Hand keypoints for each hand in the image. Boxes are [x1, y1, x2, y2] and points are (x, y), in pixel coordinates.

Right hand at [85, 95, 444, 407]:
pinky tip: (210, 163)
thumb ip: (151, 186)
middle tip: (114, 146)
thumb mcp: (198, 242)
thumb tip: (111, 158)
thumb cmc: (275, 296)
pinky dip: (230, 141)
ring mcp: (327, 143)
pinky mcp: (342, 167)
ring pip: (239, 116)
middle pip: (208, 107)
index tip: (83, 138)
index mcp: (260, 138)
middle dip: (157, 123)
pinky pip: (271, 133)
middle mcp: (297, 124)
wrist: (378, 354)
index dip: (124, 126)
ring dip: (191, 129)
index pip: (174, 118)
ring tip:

..........

> **What you have to do**
Reproduce each entry from the records above, character for character.

> **Exercise result**
Hand keypoints for each hand in the image. Boxes are [x1, y1, x2, y2] and points are (x, y), in pixel coordinates.

Right hand at [85, 95, 444, 407]:
pinky tip: (210, 163)
thumb ip: (151, 186)
middle tip: (114, 146)
thumb mcp: (198, 242)
thumb tip: (111, 158)
thumb cmc: (275, 296)
pinky dip: (230, 141)
ring mcp: (327, 143)
pinky mcp: (342, 167)
ring pip: (239, 116)
middle pip: (208, 107)
index tip: (83, 138)
index mcp: (260, 138)
middle dip: (157, 123)
pinky pip: (271, 133)
middle mcp: (297, 124)
wrist: (378, 354)
index dip: (124, 126)
ring dip: (191, 129)
index pip: (174, 118)
ring tip:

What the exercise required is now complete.